Limitations & Future Work

  • SVD may face computational pressure on larger models. Subspace constraints cause erased semantics to fall into a "middle ground" near the anchor rather than achieving exact alignment, which may be insufficient for certain editing tasks. Implicit concepts like relations, compositions, and watermarks remain unverified.
  • Experiments focused on smaller/medium models (SD v1.4, FLUX.1 dev); verification on larger models like SDXL or PixArt is missing. Anchor concept selection lacks a systematic discussion and is ofte a performance bottleneck. Adversarial robustness relies on RECE-style adversarial editing ("Ours w/ AT") rather than being an inherent property of OCE.
  • Future Work: Replacing \(P\) with structured orthogonal matrices (block-diagonal, Cayley parametrization, butterfly) to reduce SVD overhead for large models; automated anchor mining via VLMs to mitigate the "middle ground" issue.
  • vs UCE / RECE / SPEED: All are editing-based closed-form solutions using \(W + \Delta\). OCE replaces this with multiplicative orthogonality and subspace targets, significantly outperforming them in both efficacy and efficiency (especially for multi-concept scenarios).
  • vs MACE / ESD (Training-based): While training-based methods rely on multi-round fine-tuning, OCE's one-step solution surpasses them while being 100× cheaper, proving that editing-based methods are not inherently inferior.
  • vs OFT / Cayley Parametrization: OFT uses orthogonal transformations for PEFT to stabilize training or customize generation.
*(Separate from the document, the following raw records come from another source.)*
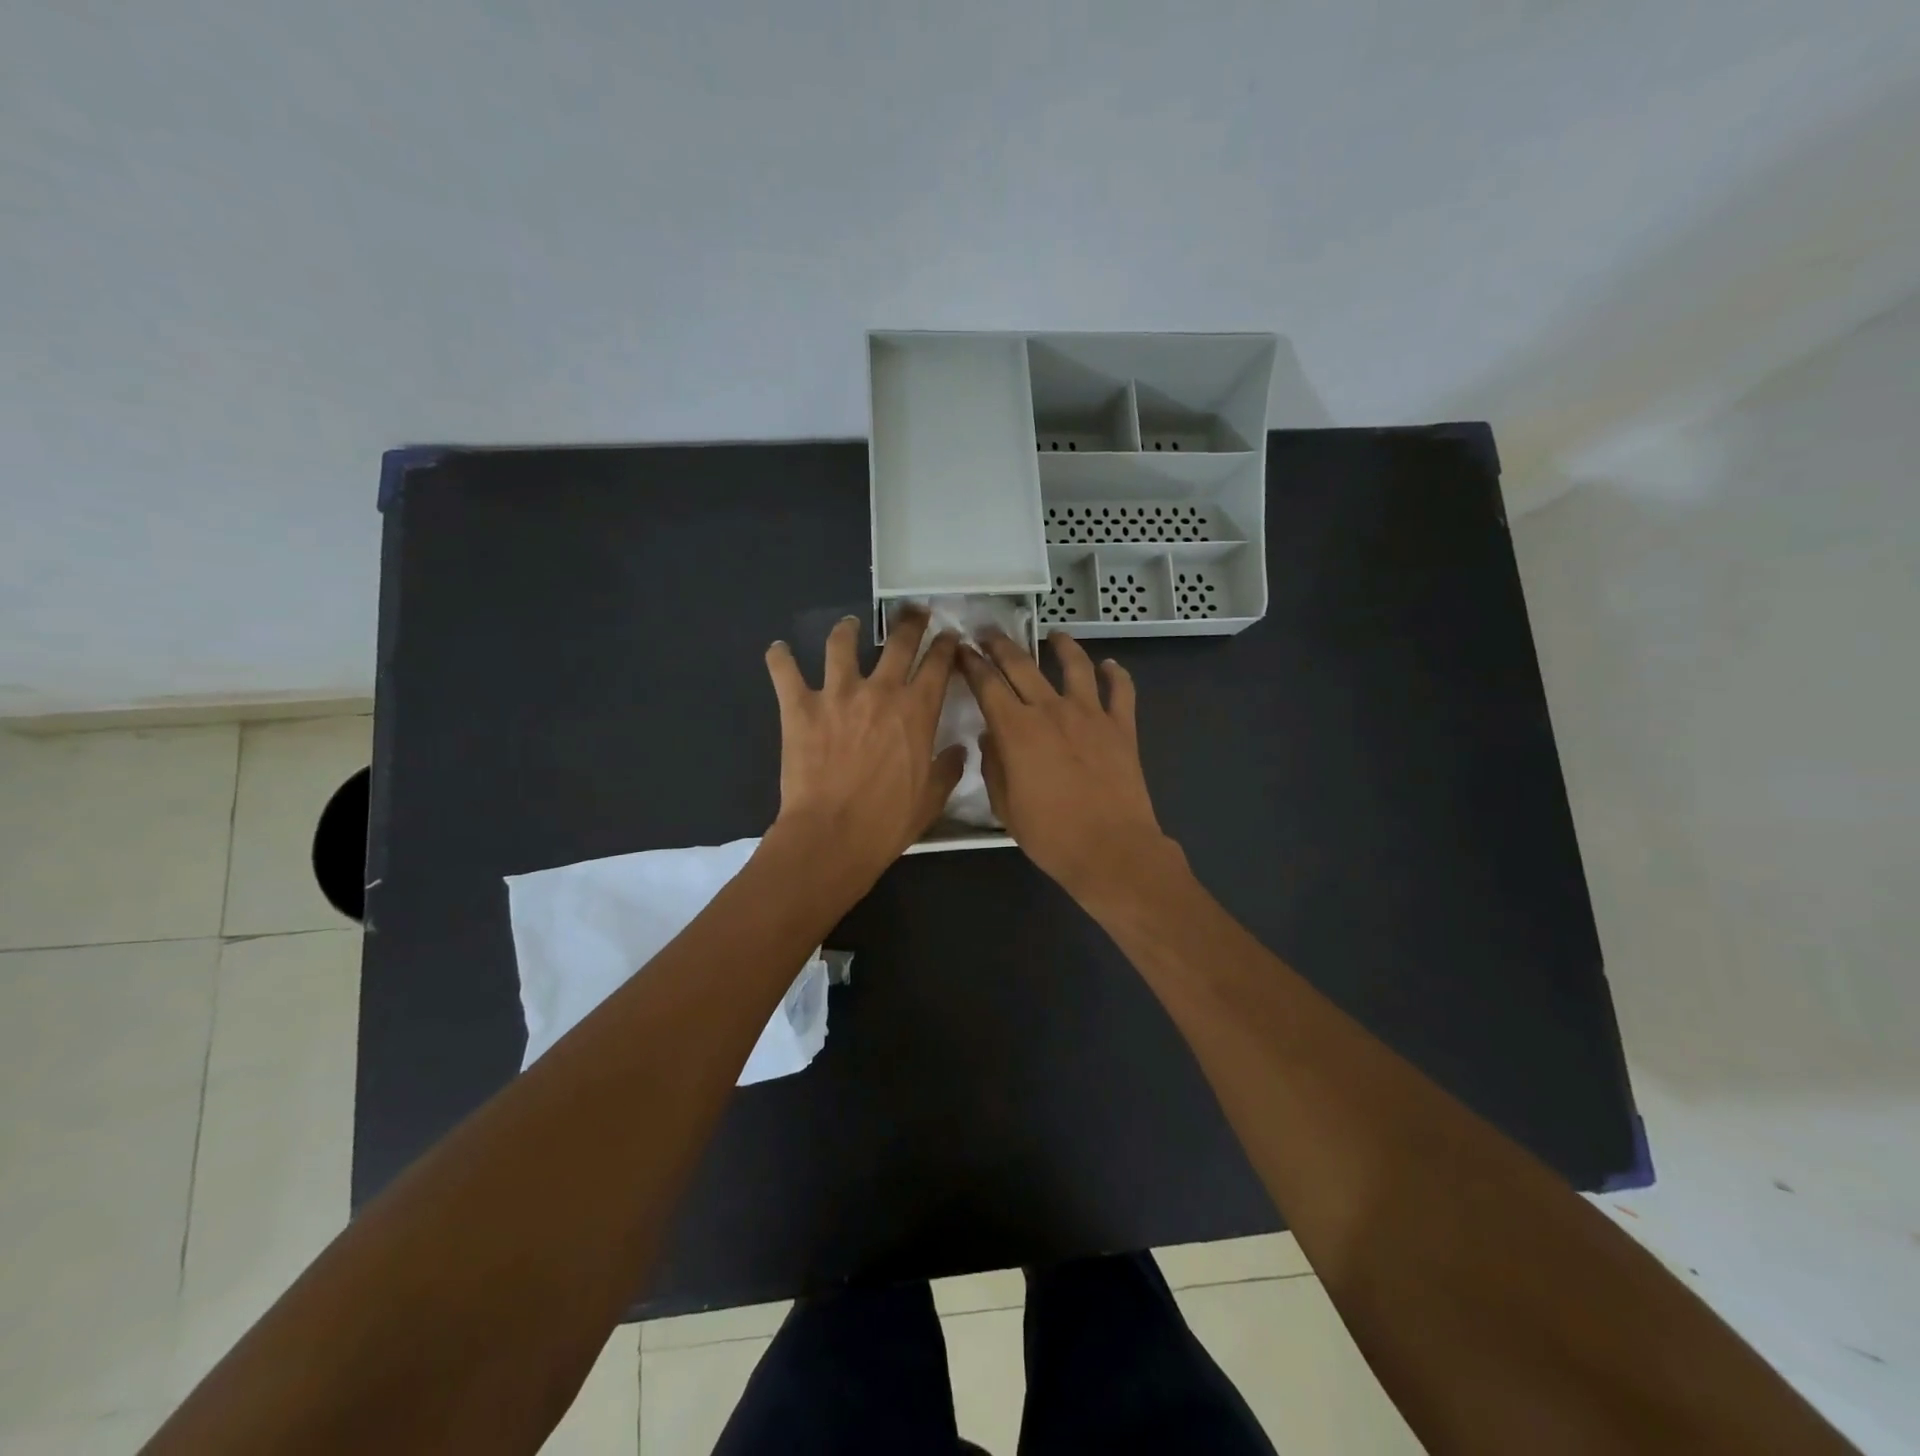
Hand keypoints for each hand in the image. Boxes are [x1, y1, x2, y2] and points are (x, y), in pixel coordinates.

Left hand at [764, 611, 964, 890]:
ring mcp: (837, 695)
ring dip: (847, 629)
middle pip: (898, 642)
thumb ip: (948, 768)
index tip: (948, 636)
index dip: (945, 645)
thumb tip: (960, 749)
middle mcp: (880, 691)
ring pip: (841, 645)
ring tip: (849, 624)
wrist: (832, 835)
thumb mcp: (931, 799)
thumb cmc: (887, 821)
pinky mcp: (800, 707)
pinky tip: (778, 649)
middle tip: (913, 612)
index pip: (938, 664)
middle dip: (910, 622)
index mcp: (917, 710)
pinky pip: (785, 672)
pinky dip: (779, 658)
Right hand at [959, 629, 1182, 902]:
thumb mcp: (1005, 806)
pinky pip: (1121, 690)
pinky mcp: (1122, 727)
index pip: (987, 684)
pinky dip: (1116, 674)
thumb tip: (991, 736)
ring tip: (1055, 635)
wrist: (1111, 849)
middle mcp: (1051, 710)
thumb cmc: (1050, 834)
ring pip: (1075, 666)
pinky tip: (1110, 665)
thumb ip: (993, 766)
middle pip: (1022, 665)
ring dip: (1062, 646)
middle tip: (989, 633)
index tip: (961, 651)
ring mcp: (1091, 714)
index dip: (971, 664)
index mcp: (1016, 729)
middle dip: (1001, 645)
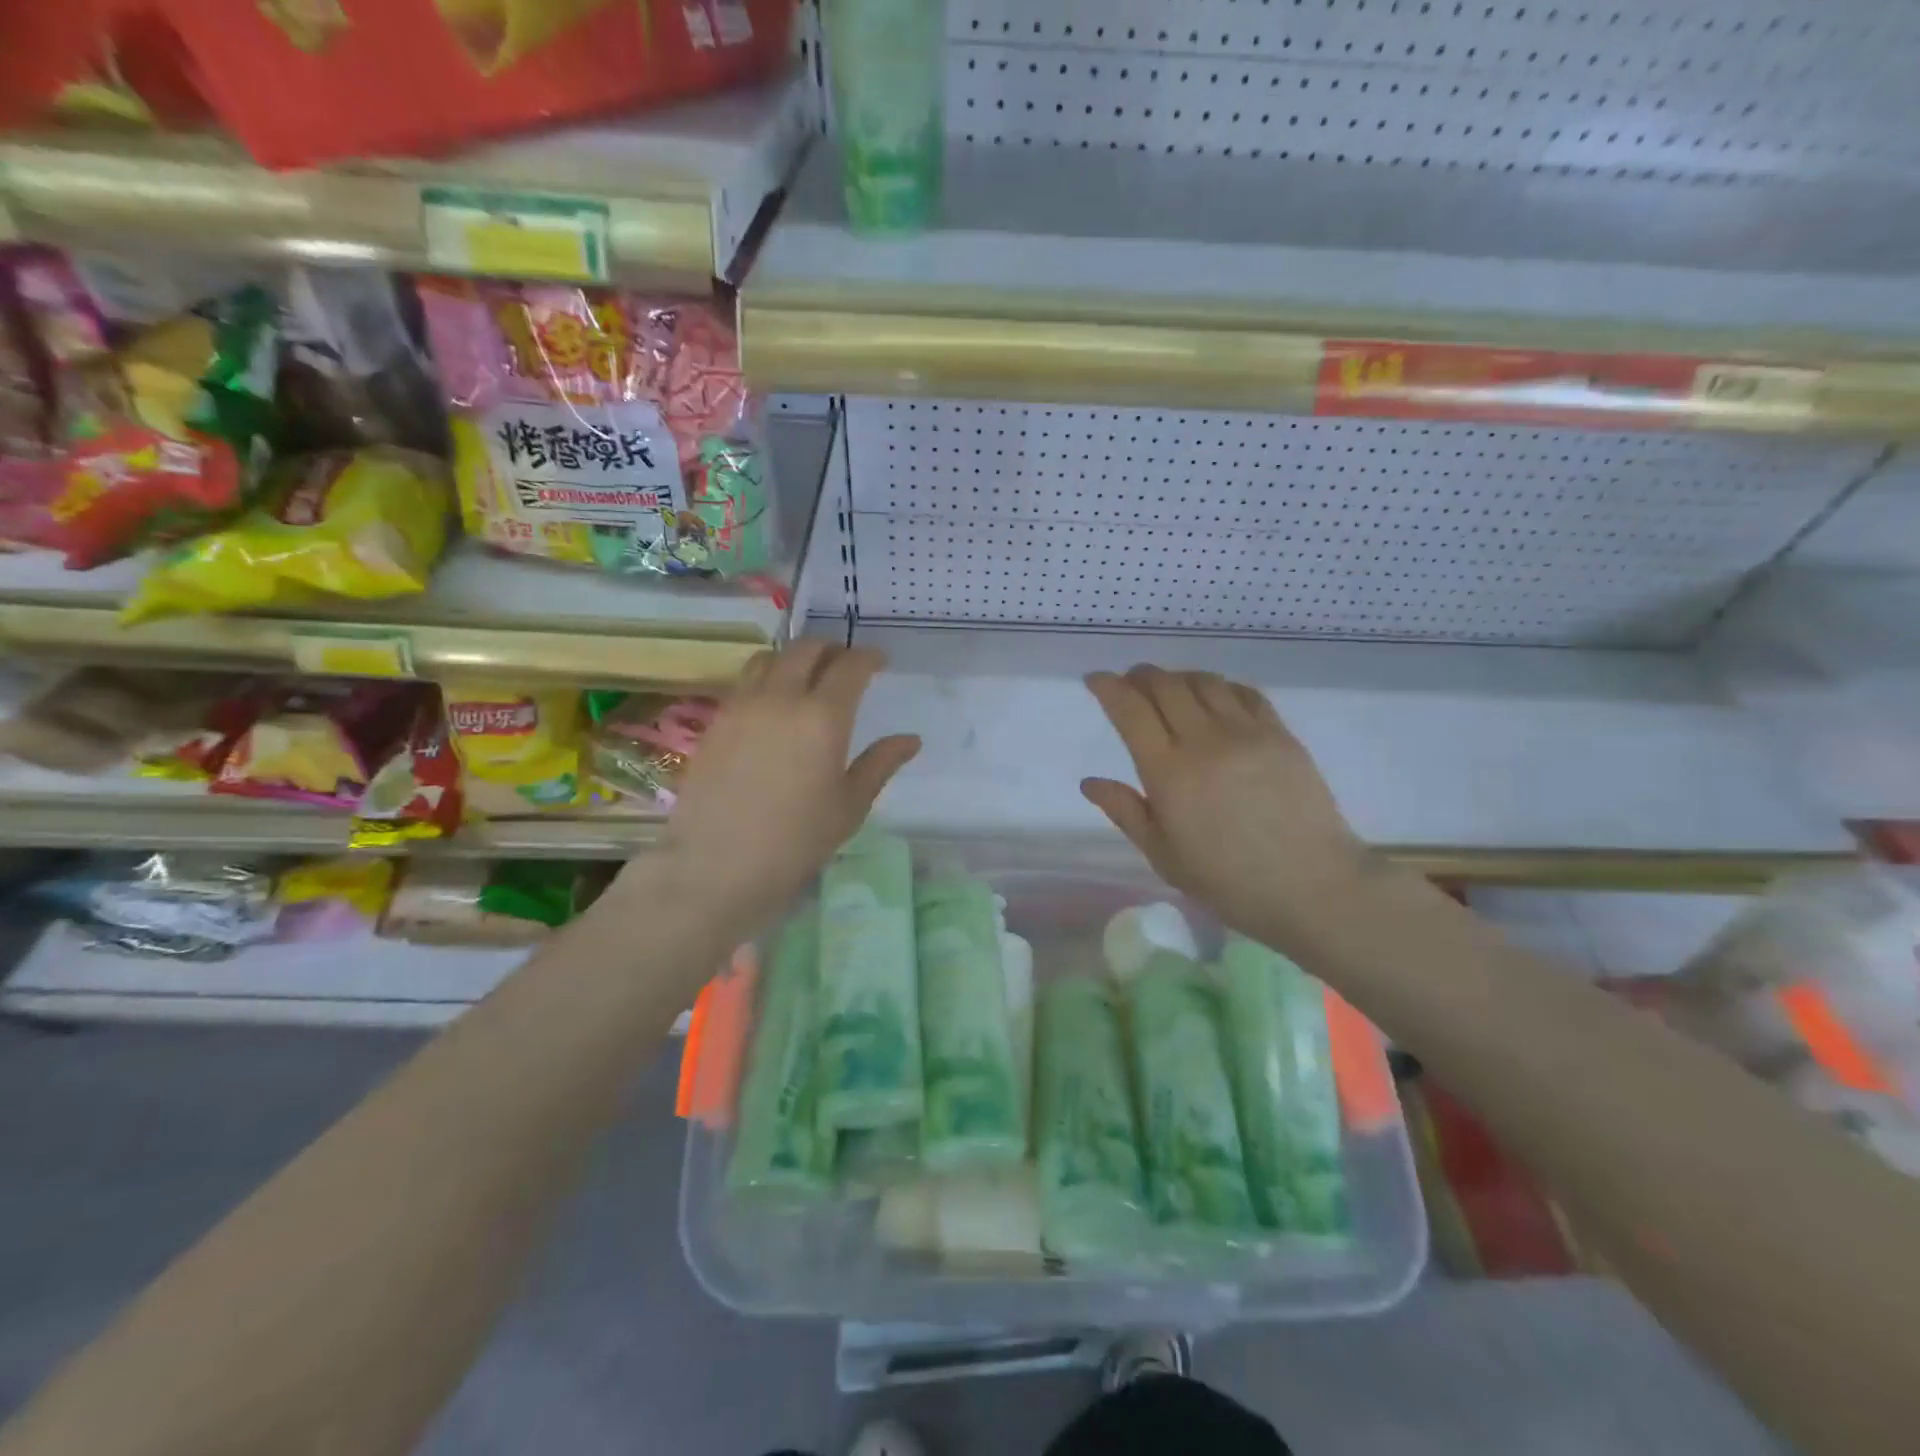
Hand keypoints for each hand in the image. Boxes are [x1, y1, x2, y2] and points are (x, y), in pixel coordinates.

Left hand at [645, 641, 919, 933]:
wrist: (717, 865)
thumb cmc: (796, 841)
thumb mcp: (849, 805)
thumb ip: (880, 764)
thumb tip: (911, 740)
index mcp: (823, 716)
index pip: (850, 666)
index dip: (869, 657)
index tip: (880, 662)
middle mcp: (781, 697)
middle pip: (806, 649)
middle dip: (831, 648)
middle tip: (845, 664)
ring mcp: (742, 706)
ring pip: (769, 658)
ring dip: (794, 658)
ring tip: (806, 677)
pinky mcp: (716, 721)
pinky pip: (745, 683)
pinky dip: (766, 678)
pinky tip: (773, 706)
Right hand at [1082, 666, 1372, 950]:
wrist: (1312, 887)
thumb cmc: (1228, 881)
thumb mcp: (1164, 856)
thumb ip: (1126, 812)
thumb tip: (1090, 782)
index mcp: (1168, 773)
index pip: (1130, 711)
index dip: (1108, 687)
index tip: (1095, 679)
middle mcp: (1204, 741)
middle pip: (1165, 686)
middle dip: (1141, 676)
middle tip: (1131, 682)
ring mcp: (1247, 733)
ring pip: (1204, 682)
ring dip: (1179, 677)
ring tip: (1170, 689)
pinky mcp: (1280, 734)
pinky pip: (1245, 693)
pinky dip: (1221, 686)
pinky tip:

OCE applies it as a "geometric scalpel" for targeted concept removal in a novel scenario.
  • vs CURE (NeurIPS 2025): CURE also explores orthogonal representation editing, but OCE operates on cross-attention weights while CURE operates at the representation layer.

Rating

  • Novelty: ⭐⭐⭐⭐½ The shift from additive to multiplicative is a subtle but previously unexploited change, supported by a thorough geometric motivation.
  • Experimental Thoroughness: ⭐⭐⭐⭐½ Covers single/multi-concept, style, NSFW, adversarial, and DiT architectures. Ablations clearly explain the asymmetric design and \(K_0\).
  • Writing Quality: ⭐⭐⭐⭐⭐ Logical flow from geometric analysis to derivation and closed-form solution.
  • Value: ⭐⭐⭐⭐⭐ High practical value for T2I safety pipelines—erasing 100 concepts in 4.3s with zero training.